Insilico Medicine, a global leader in artificial intelligence for drug discovery, announced the publication of a paper titled, “Deep learning enables rapid identification of potent DDR1 kinase inhibitors,” in Nature Biotechnology. The paper describes a timed challenge, where the new artificial intelligence system called Generative Tensorial Reinforcement Learning (GENTRL) designed six novel inhibitors of DDR1, a kinase target implicated in fibrosis and other diseases, in 21 days.
Four compounds were active in biochemical assays, and two were validated in cell-based assays. One lead candidate was tested and demonstrated favorable pharmacokinetics in mice.

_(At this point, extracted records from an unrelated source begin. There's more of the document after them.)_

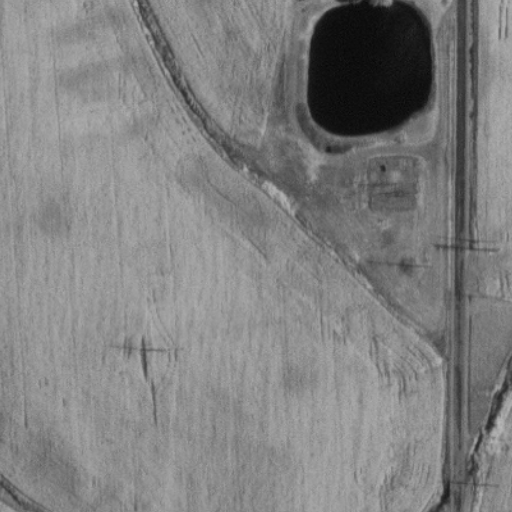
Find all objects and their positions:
building: (330, 177)
road: (456, 256)
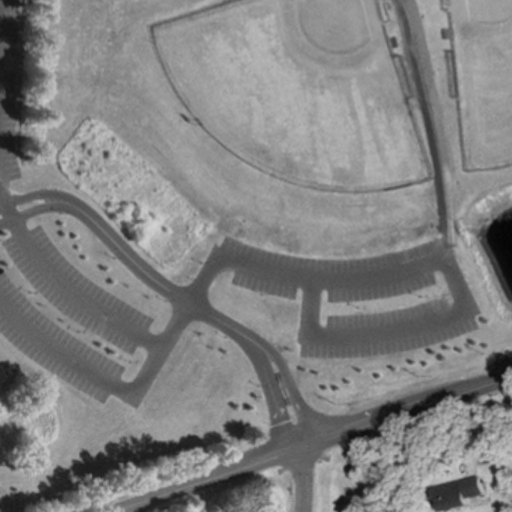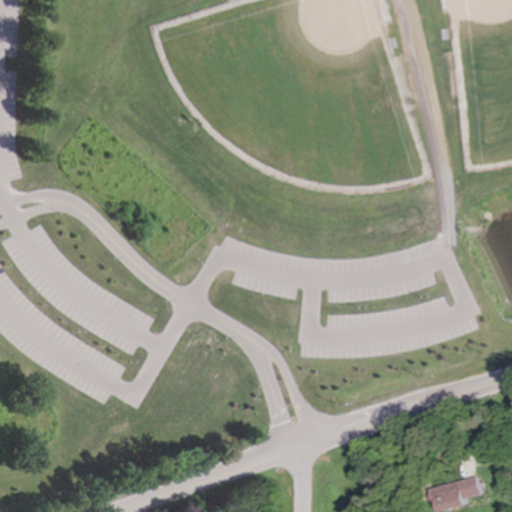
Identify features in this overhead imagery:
road: (3, 212)
park: (240, 229)
road: (435, 264)
road: (153, 280)
road: (176, 328)
road: (151, 343)
road: (264, 354)
road: (317, 445)
road: (303, 481)
building: (456, 494)
building: (457, 495)
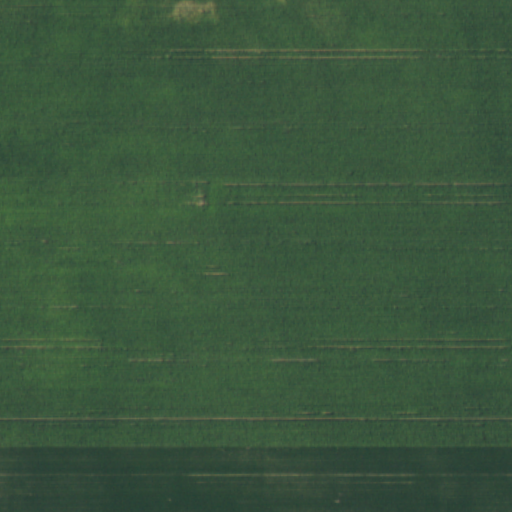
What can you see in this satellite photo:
crop: (255, 255)
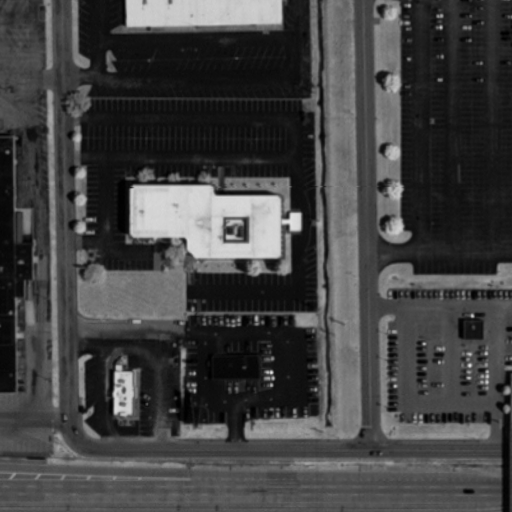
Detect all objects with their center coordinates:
building: (201, 11)
building: (201, 13)
road: (295, 13)
road: (19, 23)
road: (97, 37)
road: (19, 60)
parking lot: (16, 65)
road: (204, 75)
road: (51, 85)
road: (19, 93)
road: (199, 116)
road: (294, 182)
road: (103, 197)
road: (40, 215)
road: (66, 215)
building: (210, 220)
building: (207, 221)
building: (296, 221)
road: (367, 225)
road: (440, 259)
building: (10, 265)
building: (8, 269)
road: (440, 307)
road: (262, 329)
building: (474, 329)
building: (475, 329)
road: (124, 344)
road: (87, 347)
building: (236, 366)
building: (237, 367)
road: (511, 374)
road: (497, 378)
road: (202, 379)
building: (125, 392)
building: (125, 392)
road: (408, 398)
building: (511, 403)
road: (35, 430)
parking lot: (24, 436)
road: (511, 443)
road: (287, 450)
road: (138, 473)
road: (255, 489)
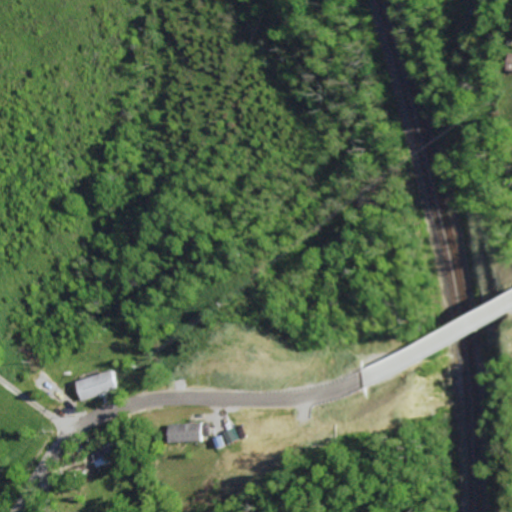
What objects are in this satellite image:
railway: (439, 252)
railway: (447, 252)
road: (437, 338)
building: (102, 383)
road: (168, 399)
road: (39, 406)
building: (192, 431)
building: (226, 442)
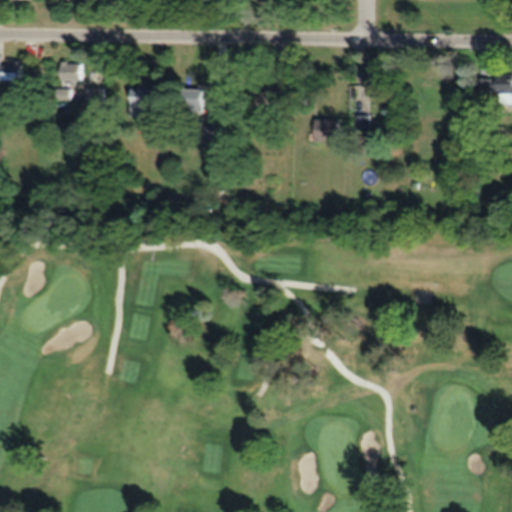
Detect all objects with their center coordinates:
road: (370, 14)
road: (256, 27)
building: (71, 70)
building: (11, 72)
building: (376, 78)
building: (495, 85)
building: (63, 93)
building: (96, 96)
building: (192, 99)
building: (260, 99)
building: (141, 101)
building: (363, 121)
building: (213, 127)
building: (325, 128)
road: (120, 238)
road: (248, 277)
road: (321, 284)
park: (56, 302)
road: (272, 344)
park: (256, 364)
park: (456, 413)
park: (339, 455)
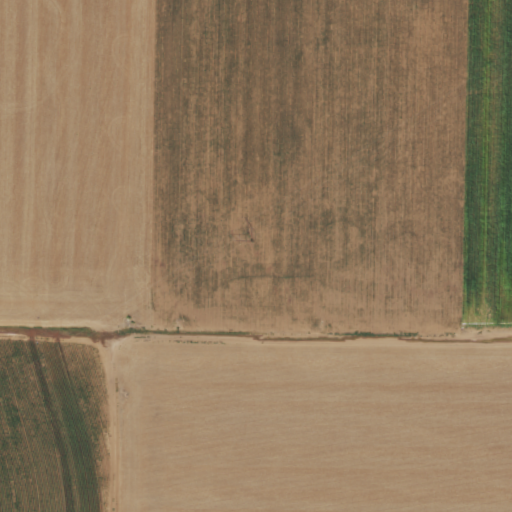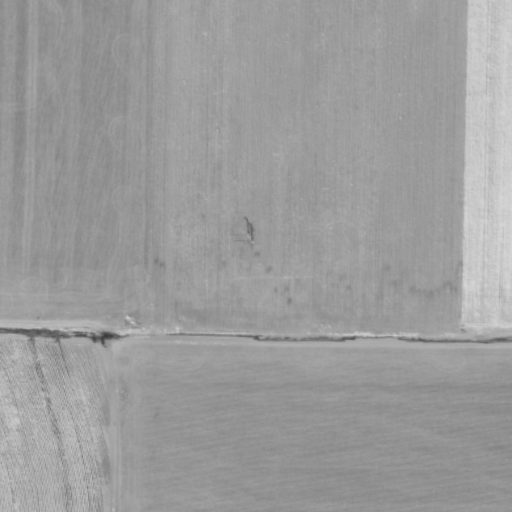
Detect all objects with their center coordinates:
power tower: (253, 232)
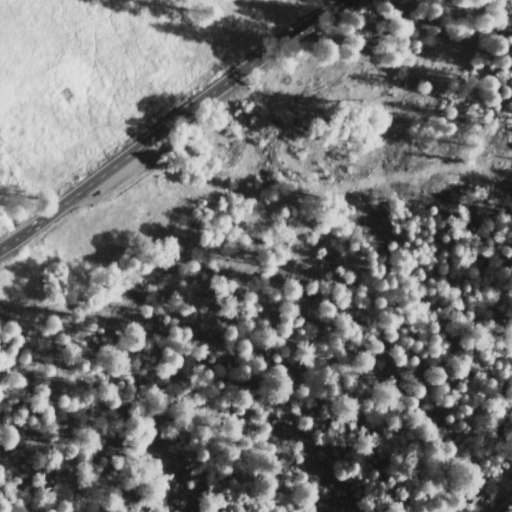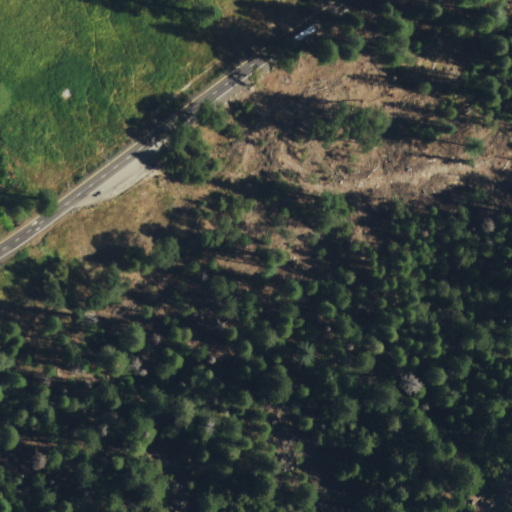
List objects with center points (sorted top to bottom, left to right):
road: (149, 107)
road: (176, 123)
road: (505, 507)
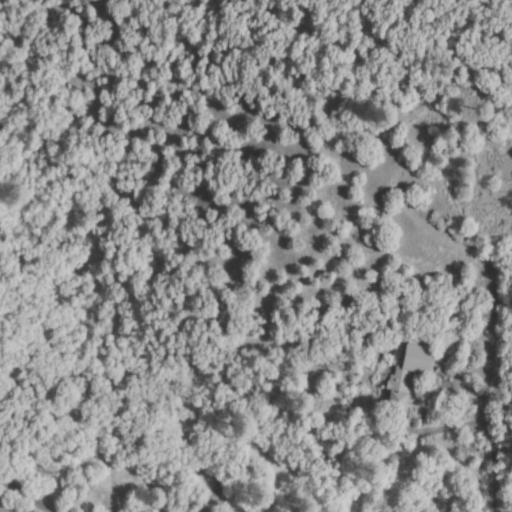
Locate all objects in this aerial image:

The traditional drug discovery starts with the testing of thousands of small molecules in order to get to just a few lead-like molecules and only about one in ten of these molecules pass clinical trials in human patients. Even a slight improvement in the time it takes to discover new drugs or in the probability of success results in significant savings and public benefit.
The authors of the paper pioneered the field of generative chemistry with seminal publications in 2016 and experimental validation of the molecules generated by GENTRL represents a valuable milestone on the path to more efficient drug discovery powered by artificial intelligence.
Insilico Medicine is developing a comprehensive drug discovery pipeline utilizing artificial intelligence generating novel molecules with the specified properties for a variety of target classes and challenging targets with and without crystal structure rapidly generating leadlike hits. This pipeline was specifically developed to rapidly validate prospective targets with small-molecule chemistry and allow for rapid pharmaceutical drug discovery.
“This paper is certainly a really impressive advance and likely to be applicable to many other problems in drug-design. Based on state-of-the-art reinforcement learning, I am also very impressed by the breadth of this study involving as it does molecular modeling, affinity measurements, and animal studies,” said Dr. Michael Levitt, professor of structural biology, Stanford University. Dr. Levitt received the Nobel Prize in Chemistry in 2013.
“I interacted with many AI startups in the past and Insilico was the only deep learning company with impressive, demonstrated capabilities integrating target identification and small molecule discovery. They did a lot of theoretical work in GANs from the very beginning and this experimental validation is a significant demonstration that this technology may improve and accelerate drug discovery,” said Dr. John Baldoni, CTO of a stealth AI-powered drug development startup and former SVP of Platform Technology and Science at GSK.
“Reduction of cycle time and overall cost of goods is critical to the future success of Pharma drug discovery activities. In this paper, Insilico highlight a novel AI based technology (GAN-RL) which allowed them to identify lead molecules with efficacy in animal models in notably short timeframes. If this technology proves broadly useful it may well have transformational potential for future lead generation efforts,” said Dr. Stevan Djuric, Adjunct Professor, School of Pharmacy, High Point University and former Vice President, Discovery Chemistry and Technology, Abbvie.